Texte cité:
--------------------

C. LA RECONNAISSANCE SOUS CONDITIONS DES ANNULATIONS DE CRÉDITS COMME OUTILS DU PILOTAGE BUDGÉTAIRE

1. L'annulation des crédits, une pratique politiquement et juridiquement douteuse...

Le vote des crédits des lois de finances connaît une signification controversée.

Certains arguments de droit conduisent à une interprétation stricte où l'ouverture de crédits en lois de finances entraînerait obligation de les consommer. Dans cette acception, les lois de finances, en déterminant les charges de l'Etat, comme c'est leur objet constitutionnel, contiennent le programme de ses interventions, programme dont il convient de ne s'éloigner, sauf exceptions, ni en plus, ni en moins. Si cette conception peut se fonder sur des arguments juridiques, elle peut également reposer sur des considérations politiques. Ainsi, le vote des crédits budgétaires peut s'interpréter comme l'affirmation d'une volonté de voir l'Etat mettre en oeuvre des interventions publiques selon une configuration précise.

--------------------

Objectif 1: Recopiez fidèlement un passage du texte sur l'annulation des crédits : commencez aux mots « C. LA RECONNAISSANCE » et arrêtez-vous après « et juridiquement douteuse... ».
Objectif 2: D'après le texte sur l'annulation des crédits, quel est l'objet constitutionnel des lois de finances ?
Objectif 3: Rédigez la suite du texte sur l'annulation des crédits budgétaires, à partir de sa dernière phrase.
Les items placés après ce texte proviennent d'une autre source.

Données enregistrées:
--------------------

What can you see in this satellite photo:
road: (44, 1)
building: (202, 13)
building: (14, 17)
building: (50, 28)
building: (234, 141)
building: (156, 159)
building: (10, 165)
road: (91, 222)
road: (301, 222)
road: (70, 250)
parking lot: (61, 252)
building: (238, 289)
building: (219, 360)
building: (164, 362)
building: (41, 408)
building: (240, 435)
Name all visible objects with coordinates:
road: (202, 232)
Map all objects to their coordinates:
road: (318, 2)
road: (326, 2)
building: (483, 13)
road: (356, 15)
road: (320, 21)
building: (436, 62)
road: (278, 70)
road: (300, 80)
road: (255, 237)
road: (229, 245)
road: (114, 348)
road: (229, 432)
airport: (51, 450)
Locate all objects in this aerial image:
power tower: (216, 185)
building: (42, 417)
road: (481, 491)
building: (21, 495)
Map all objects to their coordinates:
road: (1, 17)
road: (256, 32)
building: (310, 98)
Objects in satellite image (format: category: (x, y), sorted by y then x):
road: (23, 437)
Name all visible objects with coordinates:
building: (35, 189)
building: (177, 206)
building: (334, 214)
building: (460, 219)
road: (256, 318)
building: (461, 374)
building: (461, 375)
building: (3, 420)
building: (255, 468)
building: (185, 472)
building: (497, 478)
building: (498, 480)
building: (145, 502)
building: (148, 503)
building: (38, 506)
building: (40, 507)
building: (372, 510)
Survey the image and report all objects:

--------------------

Résultat final 1:
C. LA RECONNAISSANCE SOUS CONDITIONS DES ANNULATIONS DE CRÉDITS COMME OUTILS DU PILOTAGE BUDGÉTAIRE

1. L'annulation des crédits, une pratique politiquement et juridiquement douteuse...

Résultat final 2: Déterminer les charges de l'Etat.

Résultat final 3:
Cette approche peut être confortée par d'autres données essentielles des lois de finances. L'objet premier des lois de finances est en effet le vote par le Parlement des recettes de l'Etat et de leur affectation. Le produit des recettes est ainsi destiné soit à financer des interventions publiques, soit à contribuer à la formation du solde des opérations budgétaires, c'est-à-dire à l'équilibre financier des lois de finances. Soustraire les crédits votés à l'obligation de les consommer, c'est permettre au gouvernement de modifier cet équilibre à son gré. Or, cet équilibre est défini par les lois de finances selon les termes mêmes de l'ordonnance organique, et le solde budgétaire représente en tant que tel un enjeu politique majeur.

Dans le texte de l'ordonnance organique, cette conception stricte de la portée du vote des crédits est assez fortement présente. Mais, elle n'est pas la seule. La conception contraire, selon laquelle les ouvertures de crédits ne seraient qu'une autorisation de dépenses, est fondée en particulier sur la notion de crédits disponibles 22 ( * ) , qui, à elle seule, implique l'absence d'une obligation de consommer les crédits ouverts.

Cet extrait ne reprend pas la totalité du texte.